→ What the task asks
Take the lines below between the one holding "left shoulder: (56, 157)" and the one holding "right shoulder: (45, 146)", inclusive, and copy them exactly. Add nothing.

%%

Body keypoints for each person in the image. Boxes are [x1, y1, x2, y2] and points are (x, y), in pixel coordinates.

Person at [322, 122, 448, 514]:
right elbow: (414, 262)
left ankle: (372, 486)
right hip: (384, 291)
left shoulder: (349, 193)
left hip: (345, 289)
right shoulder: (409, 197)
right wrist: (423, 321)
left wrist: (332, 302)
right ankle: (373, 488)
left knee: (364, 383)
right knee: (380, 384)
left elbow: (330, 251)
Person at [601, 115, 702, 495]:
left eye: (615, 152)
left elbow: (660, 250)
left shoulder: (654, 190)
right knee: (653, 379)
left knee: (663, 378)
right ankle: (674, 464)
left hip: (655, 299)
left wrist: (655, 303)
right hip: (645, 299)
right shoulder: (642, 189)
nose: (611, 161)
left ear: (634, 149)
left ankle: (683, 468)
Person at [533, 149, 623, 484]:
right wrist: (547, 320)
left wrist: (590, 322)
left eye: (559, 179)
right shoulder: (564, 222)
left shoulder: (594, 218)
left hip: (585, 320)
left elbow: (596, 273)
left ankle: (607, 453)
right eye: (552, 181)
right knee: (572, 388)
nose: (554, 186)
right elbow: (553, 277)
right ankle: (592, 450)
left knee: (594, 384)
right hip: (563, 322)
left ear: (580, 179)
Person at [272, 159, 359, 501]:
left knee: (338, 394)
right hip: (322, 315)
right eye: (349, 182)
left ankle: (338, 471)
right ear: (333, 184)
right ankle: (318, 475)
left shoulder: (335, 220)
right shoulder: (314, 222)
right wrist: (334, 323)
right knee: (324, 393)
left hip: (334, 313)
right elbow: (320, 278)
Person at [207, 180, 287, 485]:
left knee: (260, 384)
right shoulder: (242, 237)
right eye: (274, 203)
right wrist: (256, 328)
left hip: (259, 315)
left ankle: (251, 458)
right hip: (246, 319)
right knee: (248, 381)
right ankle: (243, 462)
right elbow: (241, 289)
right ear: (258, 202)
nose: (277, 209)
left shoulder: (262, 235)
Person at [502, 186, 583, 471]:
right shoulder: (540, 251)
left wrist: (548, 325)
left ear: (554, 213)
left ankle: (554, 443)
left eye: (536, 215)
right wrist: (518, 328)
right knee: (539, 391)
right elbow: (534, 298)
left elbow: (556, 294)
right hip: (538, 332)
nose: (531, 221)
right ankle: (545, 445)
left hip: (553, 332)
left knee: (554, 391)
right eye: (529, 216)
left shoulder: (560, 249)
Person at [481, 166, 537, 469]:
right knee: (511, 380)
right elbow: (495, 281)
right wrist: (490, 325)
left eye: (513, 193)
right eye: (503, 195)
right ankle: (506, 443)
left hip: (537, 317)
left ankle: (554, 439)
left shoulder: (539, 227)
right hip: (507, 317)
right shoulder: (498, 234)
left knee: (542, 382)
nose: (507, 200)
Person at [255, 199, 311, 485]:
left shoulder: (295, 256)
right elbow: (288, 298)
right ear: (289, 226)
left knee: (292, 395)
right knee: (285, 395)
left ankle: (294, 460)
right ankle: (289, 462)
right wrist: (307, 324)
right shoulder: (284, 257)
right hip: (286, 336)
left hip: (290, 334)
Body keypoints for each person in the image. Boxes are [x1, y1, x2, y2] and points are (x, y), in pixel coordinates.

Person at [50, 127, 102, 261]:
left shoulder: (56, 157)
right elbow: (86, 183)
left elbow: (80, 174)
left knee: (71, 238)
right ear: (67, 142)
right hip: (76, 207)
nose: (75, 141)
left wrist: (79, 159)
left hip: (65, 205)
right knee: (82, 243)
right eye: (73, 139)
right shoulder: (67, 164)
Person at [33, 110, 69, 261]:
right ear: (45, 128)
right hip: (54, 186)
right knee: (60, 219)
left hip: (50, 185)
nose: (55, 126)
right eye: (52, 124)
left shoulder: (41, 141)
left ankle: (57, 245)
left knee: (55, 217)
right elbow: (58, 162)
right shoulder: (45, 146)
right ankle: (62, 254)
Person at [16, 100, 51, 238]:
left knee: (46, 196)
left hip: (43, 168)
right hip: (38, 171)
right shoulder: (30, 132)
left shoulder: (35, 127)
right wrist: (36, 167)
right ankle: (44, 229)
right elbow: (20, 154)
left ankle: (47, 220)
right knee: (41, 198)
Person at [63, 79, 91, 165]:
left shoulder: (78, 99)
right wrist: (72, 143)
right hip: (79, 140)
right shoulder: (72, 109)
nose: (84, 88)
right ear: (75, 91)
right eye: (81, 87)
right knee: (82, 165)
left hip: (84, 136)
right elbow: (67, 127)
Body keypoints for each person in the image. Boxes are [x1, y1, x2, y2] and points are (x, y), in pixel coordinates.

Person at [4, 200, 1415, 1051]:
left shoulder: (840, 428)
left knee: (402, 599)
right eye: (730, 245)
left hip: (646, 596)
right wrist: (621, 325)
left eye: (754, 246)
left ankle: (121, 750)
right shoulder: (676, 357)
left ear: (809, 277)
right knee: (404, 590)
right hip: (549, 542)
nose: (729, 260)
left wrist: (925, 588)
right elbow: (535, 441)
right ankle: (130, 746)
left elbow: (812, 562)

%%
%%

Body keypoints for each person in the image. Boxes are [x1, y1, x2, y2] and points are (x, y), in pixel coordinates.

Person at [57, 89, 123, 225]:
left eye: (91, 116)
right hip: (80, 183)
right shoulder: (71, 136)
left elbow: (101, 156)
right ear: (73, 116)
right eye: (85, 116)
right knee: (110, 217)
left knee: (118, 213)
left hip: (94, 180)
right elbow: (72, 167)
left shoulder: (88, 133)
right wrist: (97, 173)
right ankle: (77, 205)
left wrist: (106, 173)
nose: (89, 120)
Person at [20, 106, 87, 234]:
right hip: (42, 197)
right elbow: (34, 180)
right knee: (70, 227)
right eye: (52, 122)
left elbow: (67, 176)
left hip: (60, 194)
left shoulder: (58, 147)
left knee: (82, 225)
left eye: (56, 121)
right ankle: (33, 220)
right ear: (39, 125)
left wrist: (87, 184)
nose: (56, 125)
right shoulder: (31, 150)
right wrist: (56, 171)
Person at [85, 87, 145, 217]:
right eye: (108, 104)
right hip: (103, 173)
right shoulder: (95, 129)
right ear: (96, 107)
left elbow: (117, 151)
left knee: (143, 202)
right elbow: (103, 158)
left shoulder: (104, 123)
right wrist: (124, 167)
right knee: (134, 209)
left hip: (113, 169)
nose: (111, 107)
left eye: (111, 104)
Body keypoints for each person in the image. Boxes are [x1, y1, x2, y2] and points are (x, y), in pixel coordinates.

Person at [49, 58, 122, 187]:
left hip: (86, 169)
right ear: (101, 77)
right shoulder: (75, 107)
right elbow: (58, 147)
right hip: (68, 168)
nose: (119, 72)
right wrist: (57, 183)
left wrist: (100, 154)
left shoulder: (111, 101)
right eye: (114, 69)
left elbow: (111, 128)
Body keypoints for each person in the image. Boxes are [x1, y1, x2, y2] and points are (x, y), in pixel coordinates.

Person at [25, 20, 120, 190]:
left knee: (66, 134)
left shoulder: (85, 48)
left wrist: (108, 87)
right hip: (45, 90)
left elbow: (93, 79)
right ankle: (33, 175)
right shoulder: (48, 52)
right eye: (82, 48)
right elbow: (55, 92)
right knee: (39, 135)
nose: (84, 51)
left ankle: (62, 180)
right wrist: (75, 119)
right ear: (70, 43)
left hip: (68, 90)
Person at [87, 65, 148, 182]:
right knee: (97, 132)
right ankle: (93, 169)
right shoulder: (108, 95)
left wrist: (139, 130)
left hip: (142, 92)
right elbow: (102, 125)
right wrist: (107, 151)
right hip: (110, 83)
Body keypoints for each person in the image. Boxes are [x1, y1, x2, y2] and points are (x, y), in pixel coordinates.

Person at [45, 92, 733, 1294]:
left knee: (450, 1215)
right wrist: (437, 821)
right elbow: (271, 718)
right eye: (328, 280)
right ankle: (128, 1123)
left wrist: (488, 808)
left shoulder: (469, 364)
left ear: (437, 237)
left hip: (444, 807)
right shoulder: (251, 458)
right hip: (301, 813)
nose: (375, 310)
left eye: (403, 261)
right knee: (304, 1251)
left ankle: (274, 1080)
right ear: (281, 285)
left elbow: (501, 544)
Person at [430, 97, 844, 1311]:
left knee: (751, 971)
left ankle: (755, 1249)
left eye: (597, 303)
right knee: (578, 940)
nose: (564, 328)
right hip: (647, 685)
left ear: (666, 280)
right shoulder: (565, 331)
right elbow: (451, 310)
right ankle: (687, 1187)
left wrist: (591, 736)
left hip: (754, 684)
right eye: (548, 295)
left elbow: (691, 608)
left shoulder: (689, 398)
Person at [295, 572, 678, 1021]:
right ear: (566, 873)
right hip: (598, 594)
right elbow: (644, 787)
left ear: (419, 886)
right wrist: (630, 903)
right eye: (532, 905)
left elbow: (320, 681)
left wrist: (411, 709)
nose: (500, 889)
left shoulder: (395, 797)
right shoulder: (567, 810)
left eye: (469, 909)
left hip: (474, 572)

%%

→ Result of the task
left shoulder: (56, 157)
right elbow: (86, 183)
left elbow: (80, 174)
left knee: (71, 238)
right ear: (67, 142)
right hip: (76, 207)
nose: (75, 141)
left wrist: (79, 159)
left hip: (65, 205)
right knee: (82, 243)
right eye: (73, 139)
right shoulder: (67, 164)
Person at [33, 110, 69, 261]:
right ear: (45, 128)
right hip: (54, 186)
right knee: (60, 219)
left hip: (50, 185)
nose: (55, 126)
right eye: (52, 124)
left shoulder: (41, 141)
left ankle: (57, 245)
left knee: (55, 217)
right elbow: (58, 162)
right shoulder: (45, 146)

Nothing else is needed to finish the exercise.